The endpoint `"questions/{ids}"` can take upto 100 `ids`. We can make our `fetch_questions` method a bit more flexible by adding a `question_ids` argument and updating the `endpoint` dynamically.

In [38]:
"""contents of api.py"""
from os import getenv
from typing import Any

from stackapi import StackAPI


class StackOverflow(StackAPI):
    """A subclass of `StackAPI` that limits API calls to StackOverflow."""

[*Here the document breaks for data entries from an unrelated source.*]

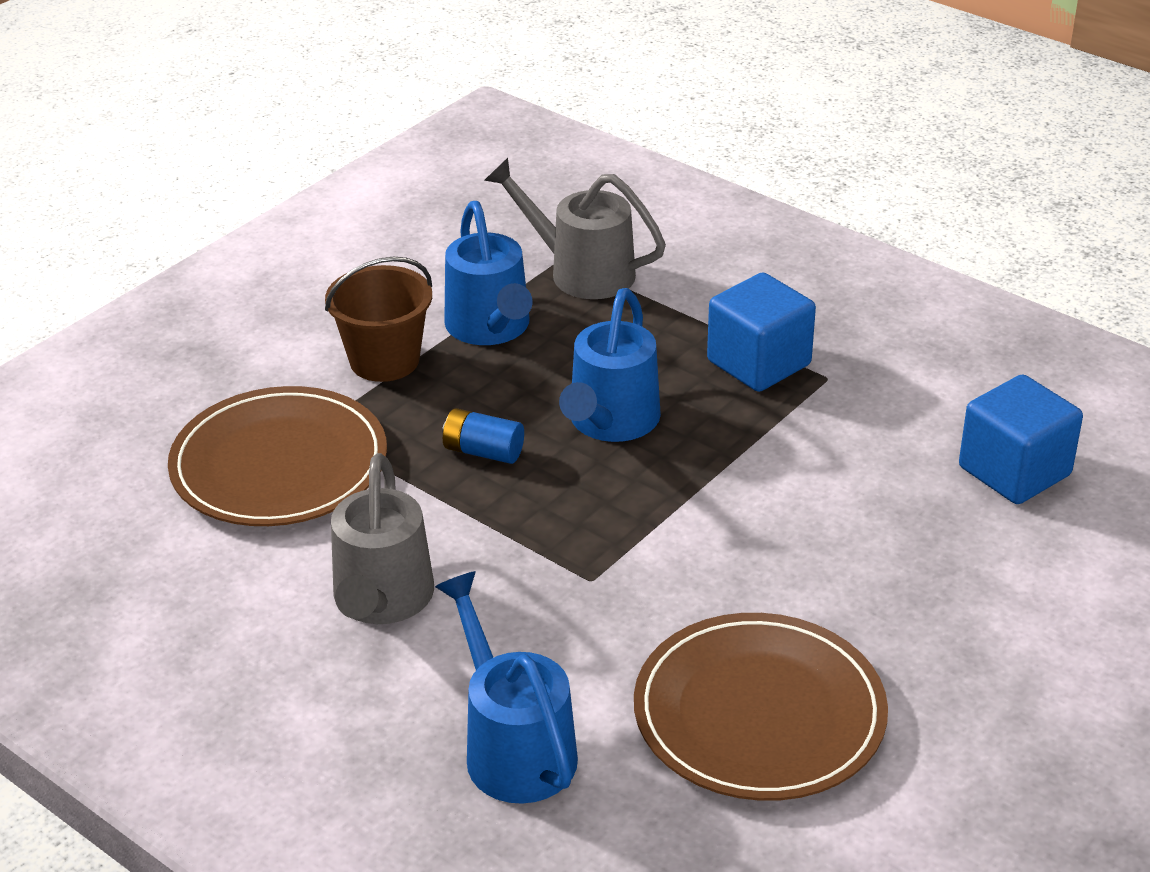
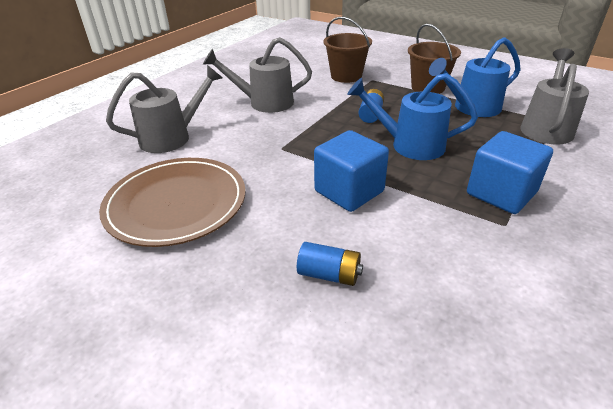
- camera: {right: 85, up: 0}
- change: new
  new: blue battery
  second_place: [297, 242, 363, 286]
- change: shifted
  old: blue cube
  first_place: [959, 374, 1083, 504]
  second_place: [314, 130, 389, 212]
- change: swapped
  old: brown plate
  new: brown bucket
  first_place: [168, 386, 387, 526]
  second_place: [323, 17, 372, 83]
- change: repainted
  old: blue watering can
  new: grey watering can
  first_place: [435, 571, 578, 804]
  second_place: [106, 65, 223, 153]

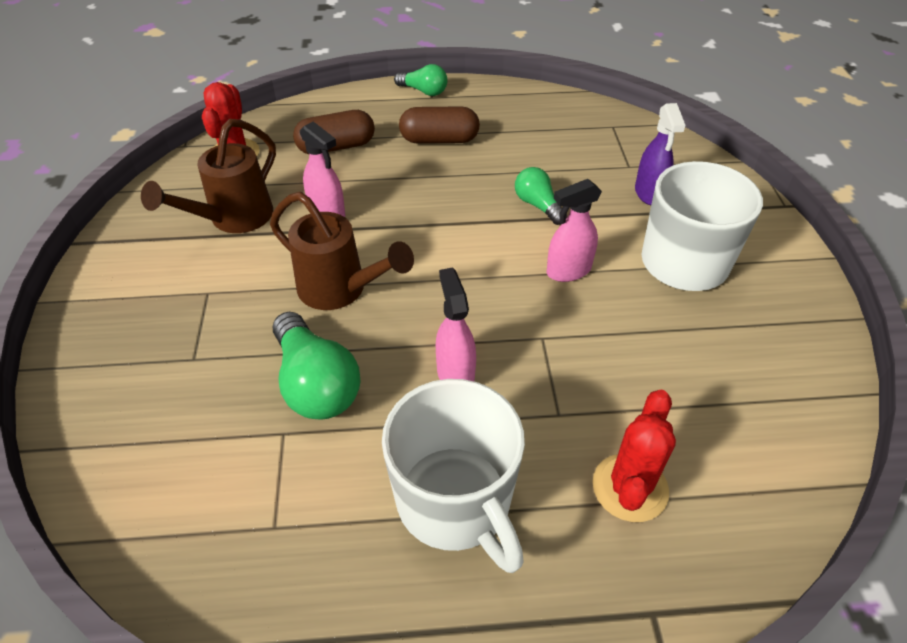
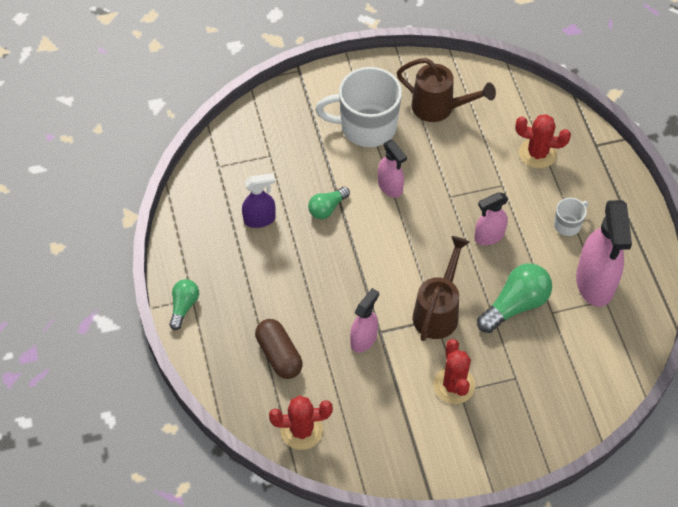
- camera: {right: -100, up: 10}
- change: gone
  old: brown capsule
  first_place: [399, 106, 480, 144]
- change: new
  new: red cactus
  second_place: [433, 339, 475, 404]
- change: new
  new: pink spray bottle
  second_place: [576, 200, 632, 307]
- change: shifted
  old: brown watering can
  first_place: [141, 119, 276, 233]
  second_place: [397, 58, 496, 122]
- change: shifted
  old: purple spray bottle
  first_place: [635, 103, 685, 205]
  second_place: [242, 173, 276, 228]
- change: scaled
  old: white mug
  first_place: [382, 379, 525, 573]
  second_place: [554, 198, 588, 236]
  factor: 0.47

    def __init__(self, key: str | None = None, **kwargs):
        if key is None:
            key = getenv("stackapi_key")
        super().__init__(name="stackoverflow", key=key, **kwargs)
        self._quota_remaining: int | None = None

    def fetch(
            self, endpoint=None, page=1, key=None, filter='default', **kwargs
    ) -> dict[str, Any]:
        response = super().fetch(
            endpoint=endpoint, page=page, key=key, filter=filter, **kwargs
        )
        self._quota_remaining = response.get("quota_remaining")
        return response

    @property
    def quota_remaining(self) -> int | None:
        return self._quota_remaining

    def fetch_questions(
            self, question_ids: list[int] | None = None, **kwargs
    ) -> dict[str, Any]:
        """Fetch questions from Stack Overflow."""
        endpoint = "questions"
        if question_ids is None:
            response = self.fetch(endpoint=endpoint, **kwargs)
        else:
            endpoint += "/{ids}"
            response = self.fetch(endpoint=endpoint, ids=question_ids, **kwargs)
        return response

In [39]:
so = StackOverflow()
# NOTE -- question_id was defined in the previous code block
single_question_response = so.fetch_questions(question_ids=[question_id])
print(single_question_response)

{'backoff': 0, 'has_more': False, 'page': 1, 'quota_max': 10000, 'quota_remaining': 9979, 'total': 0, 'items': [{'tags': ['android', 'kotlin', 'animation', 'android-recyclerview'], 'owner': {'reputation': 21, 'user_id': 19251805, 'user_type': 'registered', 'profile_image': 'https://lh3.googleusercontent.com/a/AATXAJzZxMUtmdcs1dwvGP4oADPdUb28_KgO-22OA8IY=k-s256', 'display_name': 'Dema Dima', 'link': 'https://stackoverflow.com/users/19251805/dema-dima'}, 'is_answered': False, 'view_count': 8, 'answer_count': 0, 'score': 0, 'last_activity_date': 1688323935, 'creation_date': 1688323600, 'last_edit_date': 1688323935, 'question_id': 76600335, 'content_license': 'CC BY-SA 4.0', 'link': 'https://stackoverflow.com/questions/76600335/animation-bug-in-recyclerview-when-fast-scrolling', 'title': 'Animation bug in RecyclerView when fast scrolling'}]}


We now have a convenient way to get Stack Overflow questions. In the next part we'll work on processing them.